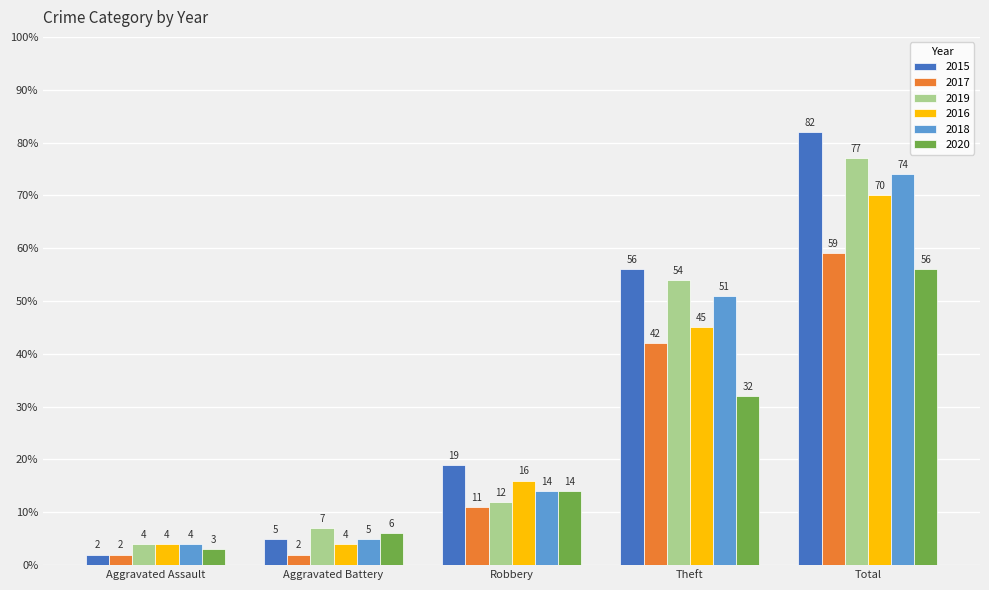

Between Robbery and Theft, which series saw the biggest shift?

2019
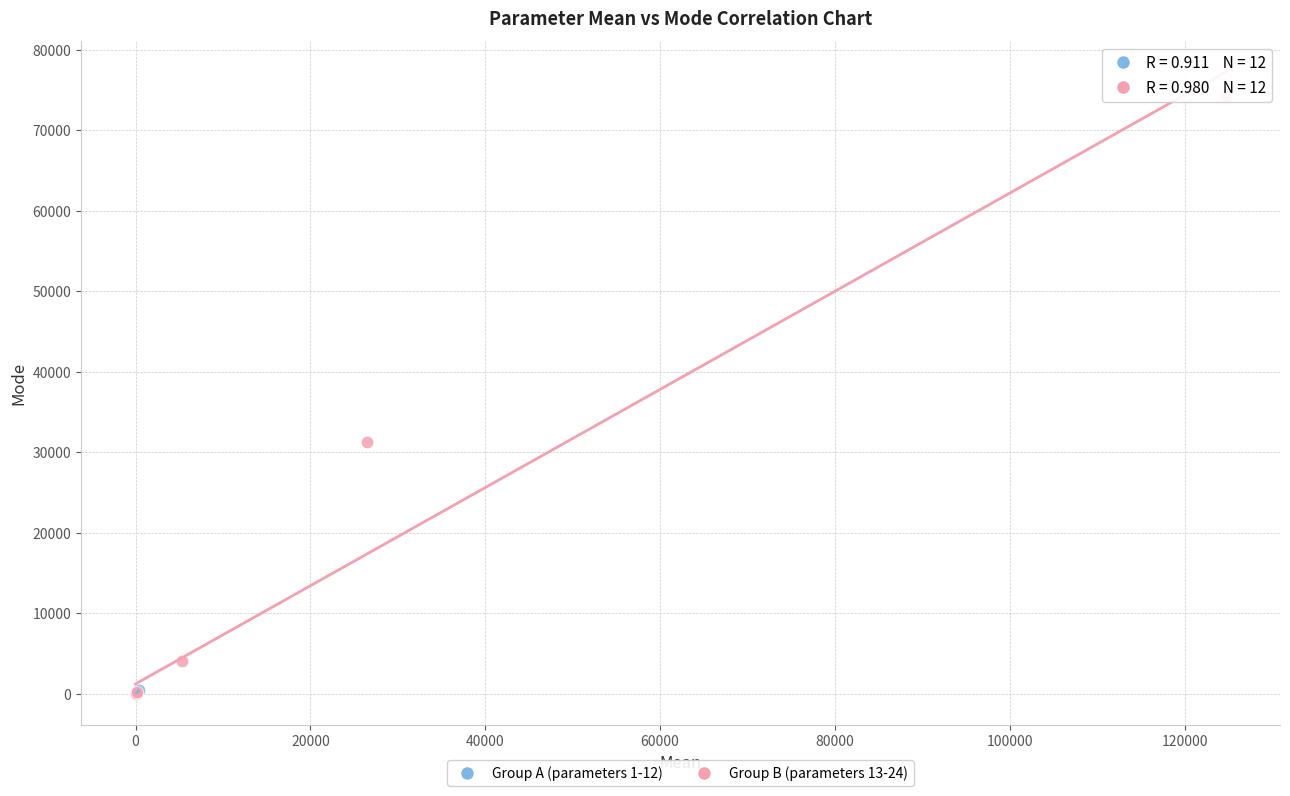

Which series contains the highest Y value?

Group B (parameters 13-24)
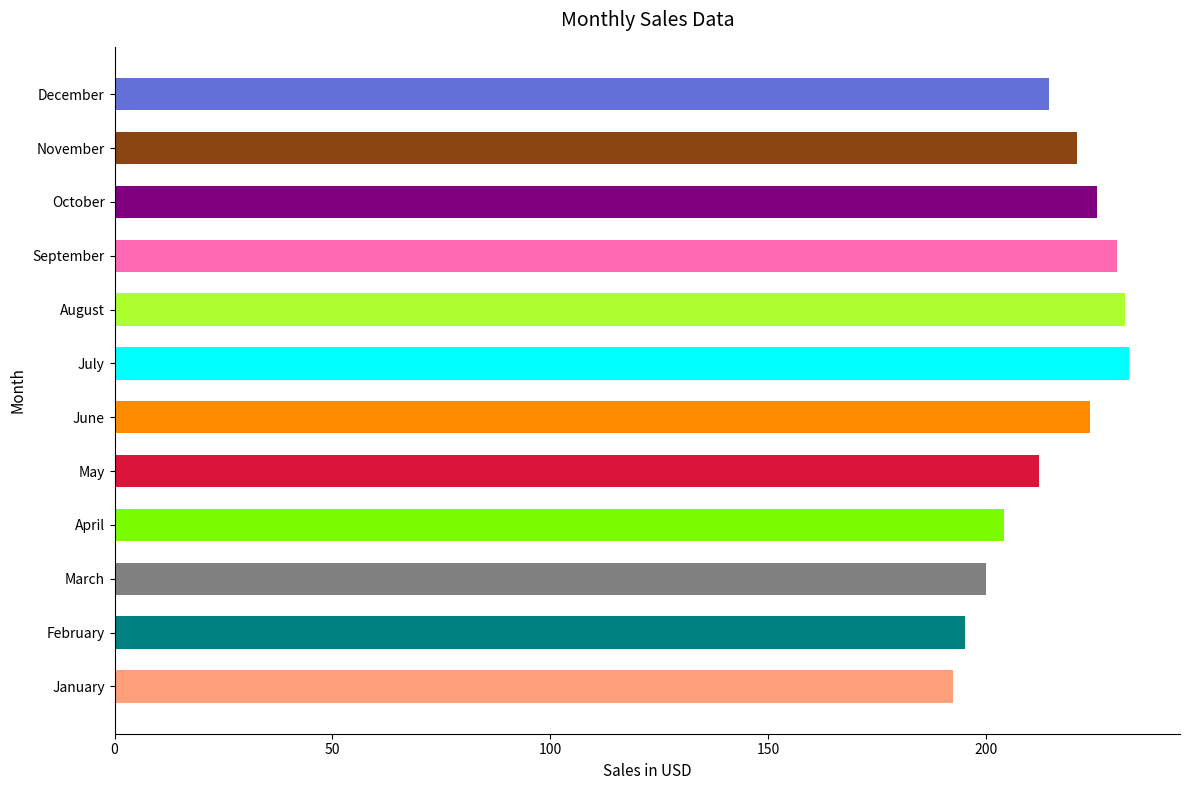

What is the difference between the maximum and second lowest values?

37.7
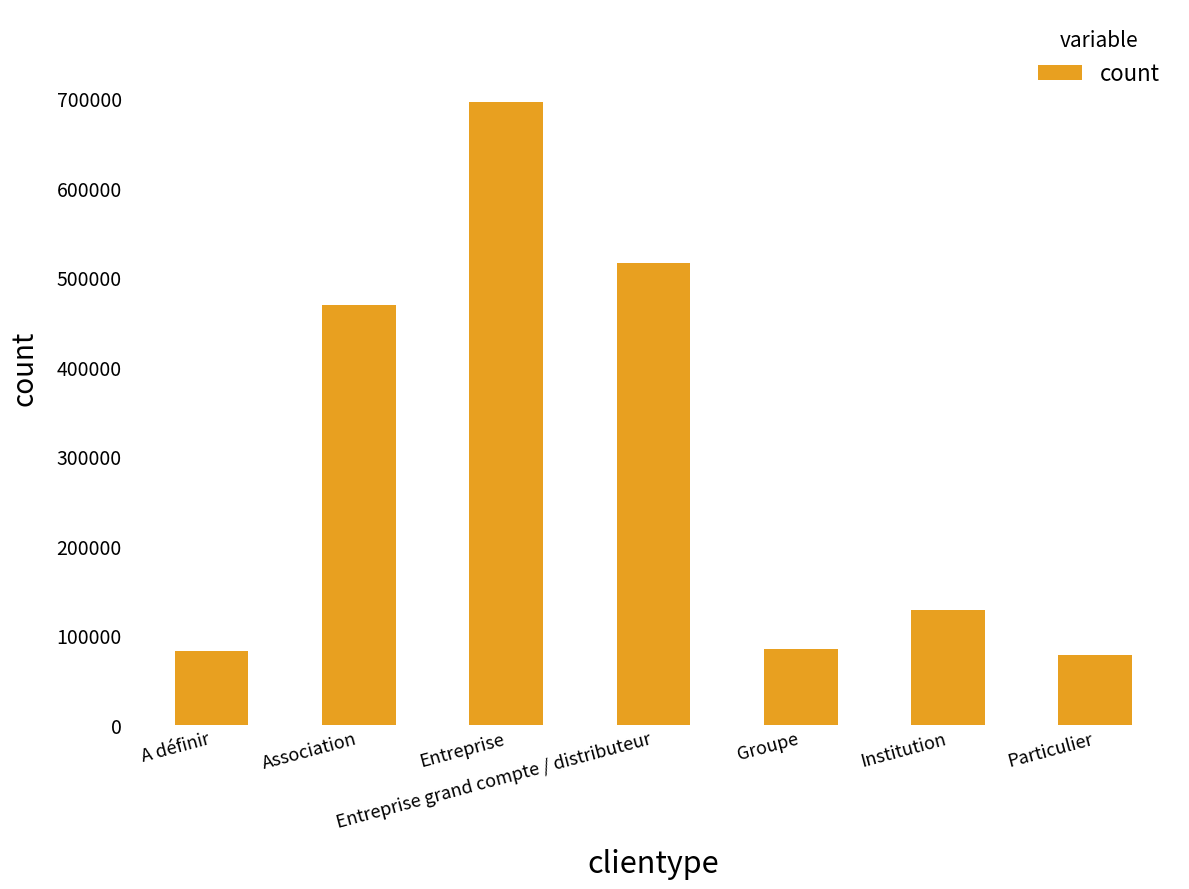

The value at Association is 127709.1. True or false?

False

═══

> [Exercise aim] Write out the text of every record above word for word, leaving out the pictures.

> [Worked solution]
Between Robbery and Theft, which series saw the biggest shift?

2019

Which series contains the highest Y value?

Group B (parameters 13-24)

What is the difference between the maximum and second lowest values?

37.7

The value at Association is 127709.1. True or false?

False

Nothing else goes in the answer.